Het is niet mijn bedoeling om films te bekritiseren of af te branden die verantwoording wil afleggen aan de gemeenschap en haar burgers; dat lijkt me juist erg prijzenswaardig. Ik wil enkel zeggen dat ik dat erg moeilijk en soms zelfs gevaarlijk vind, en dat ik er in ieder geval geen sleutel in ontwaar die ons in staat zou stellen om de hedendaagse cinema op een bevredigende of stimulerende wijze te denken, laat staan de cinema van de toekomst.
Wat te denken van het communitarisme, dat in onze samenlevingen een factor van belang is geworden en dat de cinema in vraag stelt bij gebrek aan een cinema die het communautarisme in vraag stelt, wat mij heel wat fundamenteler, gewaagder en bevredigender voor onze geest zou lijken; ik ben er inderdaad altijd van overtuigd geweest dat de rol van cinema, de rol van kunst, erin bestaat de maatschappij te onderzoeken en andersom zeker niet door haar onderzocht te worden, vooral niet in de vorm van een censuur die altijd al het kenmerk van totalitaire regimes is geweest.
Ik was een puber in de jaren zeventig. Ik heb het al vaak herhaald en ik zal het blijven doen, zozeer heeft deze periode en de bijbehorende invraagstelling van alle waarden van de samenleving mij getekend. Ik was getuige van en actief betrokken bij een tegencultuur die de bevrijding van het dagelijks leven voorstond en ik engageerde me in vormen van links radicalisme die bijdroegen aan de bevrijding van het individu, eerder dan aan collectivistische utopieën en steun aan autoritaire of zelfs genocidale regimes. Ik was getuige van de bevrijding van homoseksuele woorden en daden, ik was getuige van de heropleving van het feminisme en zijn beslissende overwinningen, ik was getuige van de ontdekking van een Frans-Maghrebijnse identiteit, van een cultuur die ontstond in de wijken waar de Afrikaanse immigranten werden weggestopt die zich in Frankrijk hadden gevestigd als arbeidskrachten voor de grote infrastructuurwerken van gaullistisch Frankrijk.
Ik was daarna minder geïnteresseerd in de identitaire uitwassen die het gevolg waren van deze ontwikkelingen, noch in de politieke of ideologische instrumentalisering ervan. Misschien waren ze fataal, misschien waren ze nodig, wie zal het zeggen. Ik heb mijn relatie met anderen nooit bekeken vanuit de kleur van iemands huid of iemands seksuele voorkeur.
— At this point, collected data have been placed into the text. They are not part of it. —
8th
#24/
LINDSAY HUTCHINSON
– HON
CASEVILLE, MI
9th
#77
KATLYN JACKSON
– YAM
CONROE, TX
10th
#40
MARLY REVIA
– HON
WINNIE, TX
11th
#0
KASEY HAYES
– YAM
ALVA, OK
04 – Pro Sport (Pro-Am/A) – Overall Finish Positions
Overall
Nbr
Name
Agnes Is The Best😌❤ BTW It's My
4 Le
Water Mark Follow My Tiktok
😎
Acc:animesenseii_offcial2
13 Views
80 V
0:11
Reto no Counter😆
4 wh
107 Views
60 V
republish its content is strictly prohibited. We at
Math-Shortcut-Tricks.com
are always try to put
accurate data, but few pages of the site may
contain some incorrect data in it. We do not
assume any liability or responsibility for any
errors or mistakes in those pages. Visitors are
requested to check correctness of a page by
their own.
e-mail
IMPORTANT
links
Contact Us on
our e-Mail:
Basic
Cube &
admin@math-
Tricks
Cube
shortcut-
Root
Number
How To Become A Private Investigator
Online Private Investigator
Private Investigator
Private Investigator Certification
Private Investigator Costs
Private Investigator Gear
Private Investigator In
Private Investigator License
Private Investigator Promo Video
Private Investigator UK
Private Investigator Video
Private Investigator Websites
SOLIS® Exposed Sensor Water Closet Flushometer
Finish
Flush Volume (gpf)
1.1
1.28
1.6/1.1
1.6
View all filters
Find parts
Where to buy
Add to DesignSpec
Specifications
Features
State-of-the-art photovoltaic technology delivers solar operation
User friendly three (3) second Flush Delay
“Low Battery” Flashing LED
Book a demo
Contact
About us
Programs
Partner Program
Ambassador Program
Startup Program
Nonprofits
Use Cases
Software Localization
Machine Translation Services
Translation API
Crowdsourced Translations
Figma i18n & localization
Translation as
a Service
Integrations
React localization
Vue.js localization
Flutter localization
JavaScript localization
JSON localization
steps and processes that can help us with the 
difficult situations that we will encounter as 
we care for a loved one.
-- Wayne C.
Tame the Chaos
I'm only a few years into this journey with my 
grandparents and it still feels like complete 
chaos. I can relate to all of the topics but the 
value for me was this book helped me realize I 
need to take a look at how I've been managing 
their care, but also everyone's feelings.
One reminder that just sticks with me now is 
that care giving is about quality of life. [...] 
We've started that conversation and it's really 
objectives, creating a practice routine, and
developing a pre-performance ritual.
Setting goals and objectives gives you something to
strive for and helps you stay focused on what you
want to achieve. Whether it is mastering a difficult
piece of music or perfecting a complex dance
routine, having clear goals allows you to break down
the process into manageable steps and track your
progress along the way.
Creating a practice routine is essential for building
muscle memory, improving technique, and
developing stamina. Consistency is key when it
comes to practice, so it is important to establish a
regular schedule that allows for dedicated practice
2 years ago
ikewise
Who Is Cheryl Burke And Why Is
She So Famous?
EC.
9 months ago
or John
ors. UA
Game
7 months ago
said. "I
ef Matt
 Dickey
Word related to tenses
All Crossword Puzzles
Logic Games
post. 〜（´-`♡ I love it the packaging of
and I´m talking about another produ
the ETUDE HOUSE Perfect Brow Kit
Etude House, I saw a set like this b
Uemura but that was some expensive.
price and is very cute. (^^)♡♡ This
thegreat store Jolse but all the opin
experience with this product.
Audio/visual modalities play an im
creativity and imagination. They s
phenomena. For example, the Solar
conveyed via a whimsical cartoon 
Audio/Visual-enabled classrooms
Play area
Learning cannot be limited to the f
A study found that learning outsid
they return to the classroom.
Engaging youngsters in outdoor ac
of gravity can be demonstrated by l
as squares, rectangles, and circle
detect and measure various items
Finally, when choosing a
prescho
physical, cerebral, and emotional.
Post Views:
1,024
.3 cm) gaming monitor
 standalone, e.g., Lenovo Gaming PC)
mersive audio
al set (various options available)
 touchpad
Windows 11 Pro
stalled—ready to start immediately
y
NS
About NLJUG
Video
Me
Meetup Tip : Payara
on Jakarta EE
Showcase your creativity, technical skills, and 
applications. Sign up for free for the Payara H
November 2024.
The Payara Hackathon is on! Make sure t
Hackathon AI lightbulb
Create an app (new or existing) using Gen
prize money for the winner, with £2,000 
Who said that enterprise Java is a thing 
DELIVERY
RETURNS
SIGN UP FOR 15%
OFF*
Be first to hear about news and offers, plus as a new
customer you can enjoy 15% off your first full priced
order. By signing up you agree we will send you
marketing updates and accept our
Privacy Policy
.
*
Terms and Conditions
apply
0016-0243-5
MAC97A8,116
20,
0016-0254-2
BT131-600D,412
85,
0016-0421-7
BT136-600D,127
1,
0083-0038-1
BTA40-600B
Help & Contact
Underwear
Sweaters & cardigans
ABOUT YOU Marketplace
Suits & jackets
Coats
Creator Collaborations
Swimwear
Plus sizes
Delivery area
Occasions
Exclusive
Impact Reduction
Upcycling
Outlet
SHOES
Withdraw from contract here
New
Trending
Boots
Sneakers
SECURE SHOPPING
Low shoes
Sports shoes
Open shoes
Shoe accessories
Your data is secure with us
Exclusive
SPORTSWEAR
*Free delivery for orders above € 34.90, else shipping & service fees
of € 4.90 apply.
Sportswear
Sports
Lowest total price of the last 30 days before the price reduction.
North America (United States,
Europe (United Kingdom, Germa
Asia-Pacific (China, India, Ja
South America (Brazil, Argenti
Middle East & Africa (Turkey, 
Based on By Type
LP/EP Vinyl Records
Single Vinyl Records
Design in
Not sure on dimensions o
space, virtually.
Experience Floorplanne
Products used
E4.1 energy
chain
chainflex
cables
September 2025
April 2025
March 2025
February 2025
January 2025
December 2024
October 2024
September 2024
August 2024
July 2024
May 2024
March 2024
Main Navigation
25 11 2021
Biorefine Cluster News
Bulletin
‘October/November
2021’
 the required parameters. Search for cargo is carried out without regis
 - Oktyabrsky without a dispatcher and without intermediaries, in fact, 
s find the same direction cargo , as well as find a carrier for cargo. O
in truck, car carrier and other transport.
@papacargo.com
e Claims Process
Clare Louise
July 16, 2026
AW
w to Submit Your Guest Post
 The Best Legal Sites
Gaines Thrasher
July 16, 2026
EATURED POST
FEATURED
Wat mijn relatie met vrouwen en het feminisme betreft – het zou voor de rest van mijn leven mijn favoriete politieke partij zijn, vanuit de overtuiging dat zieke mannelijkheid de bron van alle kwaad in onze wereld is – gaf Groucho Marx de beste definitie toen hij zei dat een man een vrouw is als alle anderen. Ik zou het niet beter kunnen zeggen.
Deze meer persoonlijke opmerkingen om aan te geven wie ik ben en “van waaruit ik spreek”, om het jargon van mijn politieke jaren te gebruiken. Waarmee ik wil zeggen dat de cinema gerust communautair kan zijn – al lijkt me dat geenszins de missie van cinema, maar waarom niet – maar dat het communitarisme niettemin niet geschikt is om het gebrek aan theoretisch denken over cinema te vervangen dat we hier vandaag tegen het licht houden.
Ik zal uiteindelijk bij Hollywood moeten belanden. Ik heb er praktisch niets positiefs over te zeggen. Ik word niet vrolijk van de bloei van deze industrie en haar nieuwe modaliteiten. Het beangstigt me, het vervult me zelfs met afkeer, zozeer is hetgeen daar de voorbije jaren is gebeurd het tegenovergestelde van wat ik leuk vond of bewonderde aan een Amerikaanse cinema die in elk cinematijdvak verantwoordelijk was voor het leeuwendeel van de grootste meesters.
We zijn getuige van de triomf van series, van filmdistributie via digitale platforms en van de confiscatie van alle schermen door (veelal Disney-)franchises, waarvan de hegemonie inmiddels absoluut lijkt.
Waarom zou je de moeite nemen om een film te financieren die niet geroepen is om een sequel, een spin-off of een volgende film “in the universe of” voort te brengen en waarvan de hachelijke relatie met het publiek onvoorspelbaar is; in Hollywood is film al een hele tijd terrein aan het verliezen. Ten gunste van een onafhankelijke cinema die het moet doen met bespottelijke budgetten – en dus begrensd is in zijn beoefening van de hedendaagse cinemasyntaxis, weggelegd voor major producties.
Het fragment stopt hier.